What is Anthropic's alignment research agenda?
Anthropic is a major AI lab that "develop[s] large-scale AI systems so that we can study their safety properties [and] use these insights to create safer, steerable, and more reliable models". They are currently focused on scaling supervision, mechanistic interpretability, process-oriented learning, and understanding and evaluating how AI systems learn and generalize.
Anthropic has worked on a number of approaches to alignment.
-
Training a Helpful and Harmless Assistant with Reinforcement Learning from Human Feedback (2022) applies "preference modeling and reinforcement learning from human feedback (RLHF) to finetune language models to act as helpful and harmless assistants."
-
Mathematical Framework for Transformer Circuits(2021) – The idea of circuits was first applied to CNNs in the case of vision. This paper is meant to begin applying it to the transformers used in the architecture of recent large language models.

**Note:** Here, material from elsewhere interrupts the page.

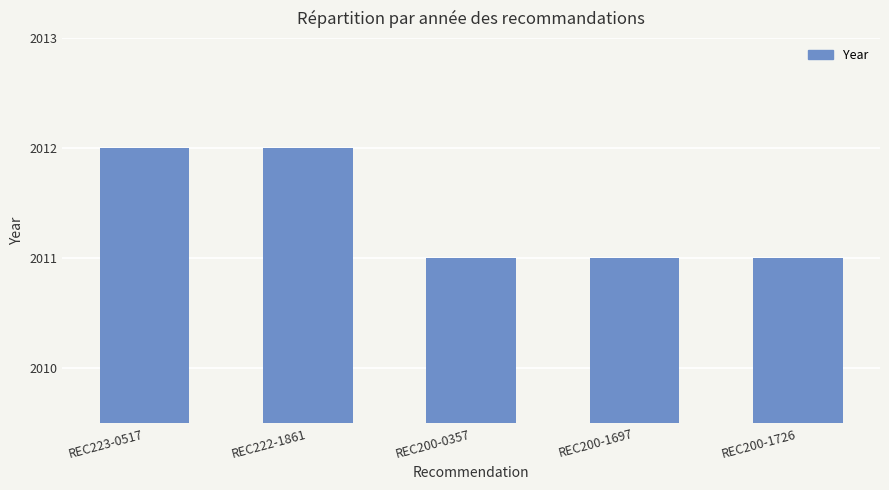

True or false: the data shows 2011 at REC200-1697.

True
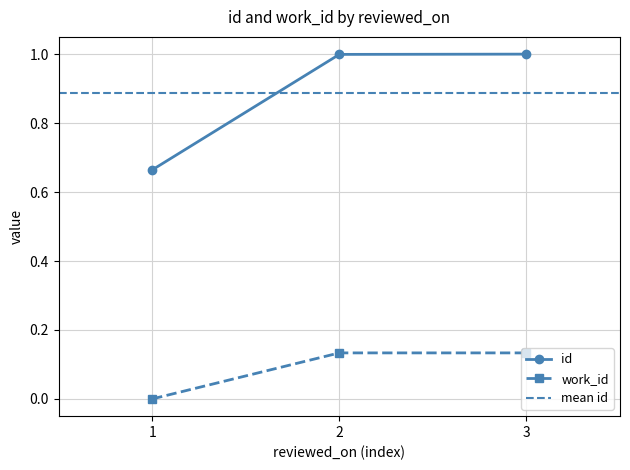

Is the value of work_id at 2 greater than the value of id at 2?

No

The paper contains a reference to a second paper which has some more significant results – specifically, the idea of “induction heads”, which are attention heads which allow for in-context learning.
-
Towards Monosemanticity: Decomposing Language Models With Dictionary Learning (2023) - Uses a sparse autoencoder to extract meaningful interpretations from sets of neurons in a toy transformer model.
-
Language Models (Mostly) Know What they Know (Kadavath, Kaplan, 2022) - Tasks LMs with predicting which questions they will get correct, and whether their own claims are valid. Preliminary results are encouraging; generally the models are calibrated to the probability their answers are correct, after proposing them. Calibration is worse when the question becomes “Do you know the answer to x?”, but improves when given extra source material to work with.
Anthropic has published their core views on AI safety.